• _STATED PROBLEM_
Please reproduce the listing below with every "label" swapped for "weight" and nothing else altered. Leave out the pictures.

• _THE INPUT_

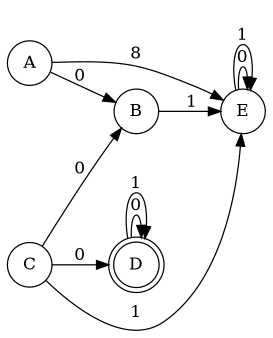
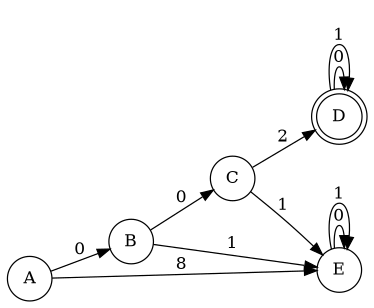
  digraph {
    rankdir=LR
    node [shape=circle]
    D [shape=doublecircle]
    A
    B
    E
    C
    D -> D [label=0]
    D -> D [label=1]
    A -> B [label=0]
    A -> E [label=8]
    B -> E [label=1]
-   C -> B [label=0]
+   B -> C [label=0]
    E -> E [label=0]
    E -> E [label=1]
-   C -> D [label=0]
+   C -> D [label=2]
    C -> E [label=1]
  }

• _RESPONSE TO THIS TASK_
  digraph {
    rankdir=LR
    node [shape=circle]
    D [shape=doublecircle]
    A
    B
    E
    C
    D -> D [weight=0]
    D -> D [weight=1]
    A -> B [weight=0]
    A -> E [weight=8]
    B -> E [weight=1]
-   C -> B [weight=0]
+   B -> C [weight=0]
    E -> E [weight=0]
    E -> E [weight=1]
-   C -> D [weight=0]
+   C -> D [weight=2]
    C -> E [weight=1]
  }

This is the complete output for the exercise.